Express the lines in the rows below, from the line with "common name: Sierra sanicle" up to and including the line with "order: Lamiales", as a Markdown table with the columns Number and Line. Number each line and leave out any blank lines.

## start SUPPLIED ENTRIES

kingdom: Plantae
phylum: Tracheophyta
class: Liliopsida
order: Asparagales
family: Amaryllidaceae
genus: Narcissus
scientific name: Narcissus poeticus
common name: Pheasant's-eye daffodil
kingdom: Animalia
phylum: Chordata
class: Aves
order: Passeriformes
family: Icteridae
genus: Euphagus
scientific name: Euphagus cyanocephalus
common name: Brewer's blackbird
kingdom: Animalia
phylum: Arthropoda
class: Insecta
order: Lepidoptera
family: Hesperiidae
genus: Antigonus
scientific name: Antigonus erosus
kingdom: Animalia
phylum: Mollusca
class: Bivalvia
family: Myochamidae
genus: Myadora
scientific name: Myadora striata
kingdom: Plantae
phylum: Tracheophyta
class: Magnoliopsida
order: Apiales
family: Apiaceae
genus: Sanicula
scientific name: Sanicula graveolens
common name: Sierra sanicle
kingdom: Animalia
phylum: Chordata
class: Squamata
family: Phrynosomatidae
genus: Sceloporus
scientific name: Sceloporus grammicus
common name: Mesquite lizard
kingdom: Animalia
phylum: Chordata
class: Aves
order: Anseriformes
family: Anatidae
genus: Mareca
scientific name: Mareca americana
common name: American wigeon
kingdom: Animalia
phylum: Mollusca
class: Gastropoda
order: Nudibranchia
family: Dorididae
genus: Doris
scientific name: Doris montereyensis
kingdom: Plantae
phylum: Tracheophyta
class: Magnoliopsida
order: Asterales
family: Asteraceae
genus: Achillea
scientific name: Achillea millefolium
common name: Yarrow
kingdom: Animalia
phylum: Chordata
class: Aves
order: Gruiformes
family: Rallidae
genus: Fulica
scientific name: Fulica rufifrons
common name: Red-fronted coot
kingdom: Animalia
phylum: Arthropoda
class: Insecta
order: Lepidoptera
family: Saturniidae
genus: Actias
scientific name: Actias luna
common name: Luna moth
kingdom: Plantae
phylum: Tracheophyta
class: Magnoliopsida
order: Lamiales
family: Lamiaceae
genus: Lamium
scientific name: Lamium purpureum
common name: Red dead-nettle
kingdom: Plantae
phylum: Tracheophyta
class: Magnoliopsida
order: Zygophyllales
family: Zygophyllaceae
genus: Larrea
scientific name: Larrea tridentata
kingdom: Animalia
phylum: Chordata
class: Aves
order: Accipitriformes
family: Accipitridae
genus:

## end SUPPLIED ENTRIES

**SOLUTION BELOW**
| Number | Line |
|---|---|
| 1 | common name: Sierra sanicle |
| 2 | kingdom: Animalia |
| 3 | phylum: Chordata |
| 4 | class: Squamata |
| 5 | family: Phrynosomatidae |
| 6 | genus: Sceloporus |
| 7 | scientific name: Sceloporus grammicus |
| 8 | common name: Mesquite lizard |
| 9 | kingdom: Animalia |
| 10 | phylum: Chordata |
| 11 | class: Aves |
| 12 | order: Anseriformes |
| 13 | family: Anatidae |
| 14 | genus: Mareca |
| 15 | scientific name: Mareca americana |
| 16 | common name: American wigeon |
| 17 | kingdom: Animalia |
| 18 | phylum: Mollusca |
| 19 | class: Gastropoda |
| 20 | order: Nudibranchia |
| 21 | family: Dorididae |
| 22 | genus: Doris |
| 23 | scientific name: Doris montereyensis |
| 24 | kingdom: Plantae |
| 25 | phylum: Tracheophyta |
| 26 | class: Magnoliopsida |
| 27 | order: Asterales |
| 28 | family: Asteraceae |
| 29 | genus: Achillea |
| 30 | scientific name: Achillea millefolium |
| 31 | common name: Yarrow |
| 32 | kingdom: Animalia |
| 33 | phylum: Chordata |
| 34 | class: Aves |
| 35 | order: Gruiformes |
| 36 | family: Rallidae |
| 37 | genus: Fulica |
| 38 | scientific name: Fulica rufifrons |
| 39 | common name: Red-fronted coot |
| 40 | kingdom: Animalia |
| 41 | phylum: Arthropoda |
| 42 | class: Insecta |
| 43 | order: Lepidoptera |
| 44 | family: Saturniidae |
| 45 | genus: Actias |
| 46 | scientific name: Actias luna |
| 47 | common name: Luna moth |
| 48 | kingdom: Plantae |
| 49 | phylum: Tracheophyta |
| 50 | class: Magnoliopsida |
| 51 | order: Lamiales |